Duncan: The possibilities are endless. We just have to help them with where do they want to connect and how much do they want to invest and can they sustain themselves. One thing I find fascinating, my traditional hardware partners define themselves by geography. My traditional software partners define themselves by capability. I think we're going to see that shift and we'll start to see many more of the partners defining themselves by their capability and they'll be willing to go further if they find somebody that's willing to pay for that capability.
Next: How Are You Building Partner Incentives Into Programs To Develop Consultative Sales?
CRN: Typically when the vendor community identifies the direction they feel the channel needs to go, you start to build incentive programs. How are you building incentives into programs for partners to develop consultative sales that you say are so critical to them?
Klein: That's what we did at the Partner Summit in March, we made having a hybrid IT practice part of being a Gold partner. A requirement in being a Gold partner. We also, from a training perspective, we offer classes called the Business Value Practitioner where we start training the sales teams and the technical teams within the partner community on how to have that business conversation with the line of business. That also becomes a requirement to be a Gold partner -- to have a certain number of folks on your staff that have that Business Practitioner certification. So you know it's kind of, you have to have the little rewards, you have to have the incentives to drive that behavior you want to drive, and that’s why we made it part of our program.
Vitagliano: We've done the same thing.
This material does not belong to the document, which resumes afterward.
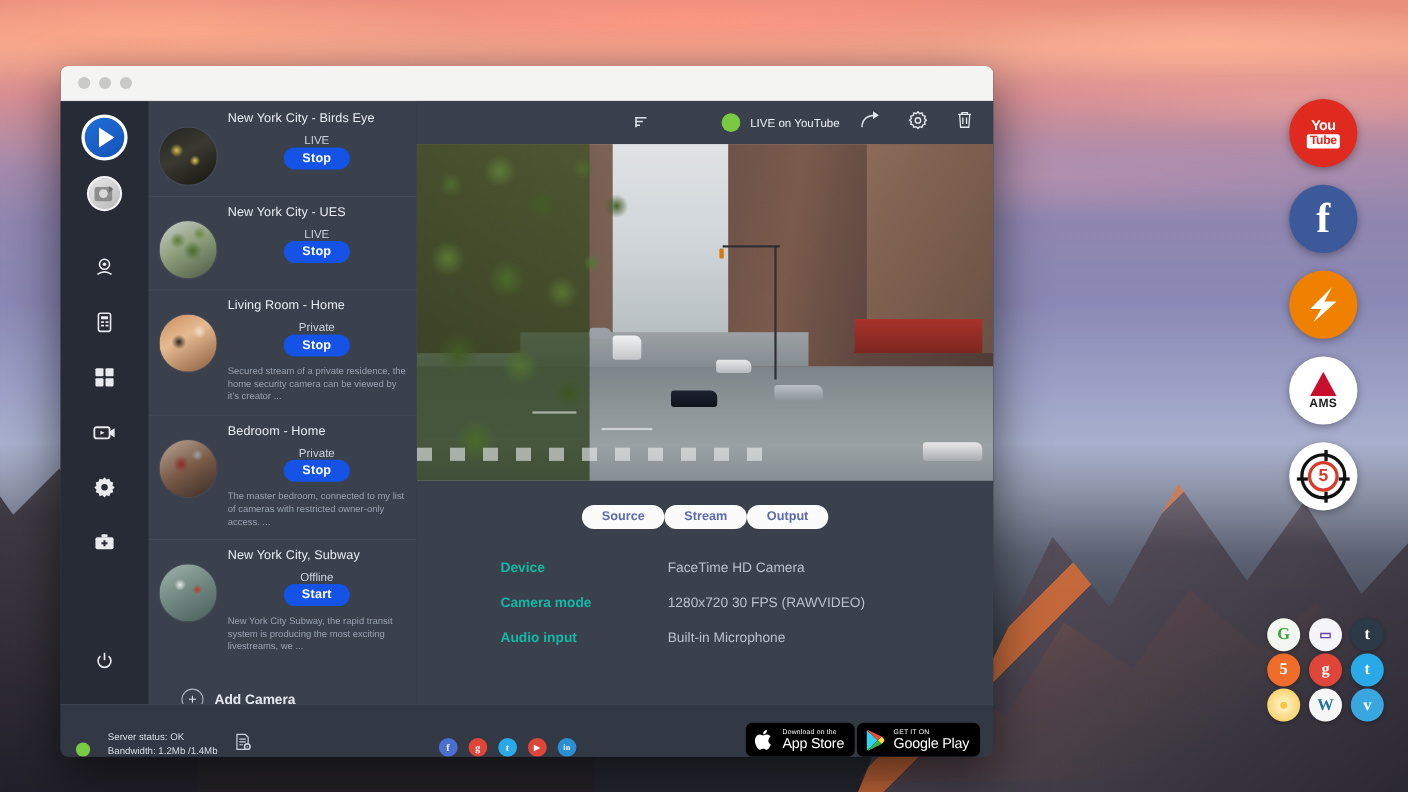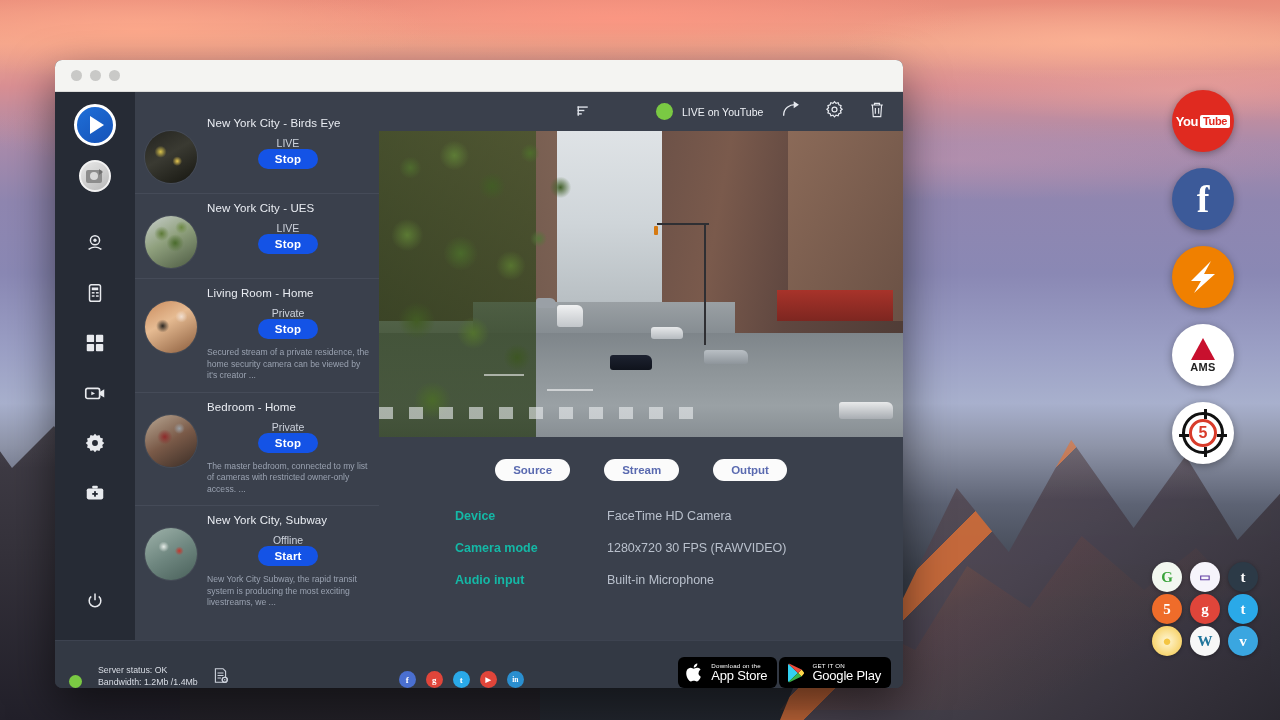"New York City - Birds" #cam-list-inner { padding-top: 17px -> 2px }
We've built in a Cloud Competency as part of our Premier program but the truth is, you can force some of that but to get it to the next level is not about what we're going to be able to do. It's about what they're going to be willing to do because their customers are asking for them to do it or because the opportunity is so great that they don't want to miss out, right? But, yeah, we're all headed in that direction to do that if we're not already there. But the next step is how do they then go figure out how to really become experts as opposed to just sort of dabbling in it? Many of them are well on the way to doing that, well on the way.
CRN: Are the lessening of your requirements around technology freeing partners up to focus more on business outcomes?
DiFranco: No ... we're not lessening the importance of the infrastructure. We're encouraging the partners to make investments and, in our case, software applications. Security, we have three products for that. For cloud, we have products for that. For big data, we have products for that. We're encouraging our partners to start to build practices around those. What we're trying to do is make sure someone doesn't try to do all of those, right?
We're being really blunt, you probably want to focus on one of those and not all of them because to build true software competency takes investment, and it takes a focus, and it takes a customer base that you want to go after, and I think you're going to see a lot of these traditional infrastructure VARs, a good number of them, I should say, who will start to invest, who will start to make the investment and they'll invest in building software practices, application layer practices. They have to. They have to; it's where the profit is. The practice is where the profit is.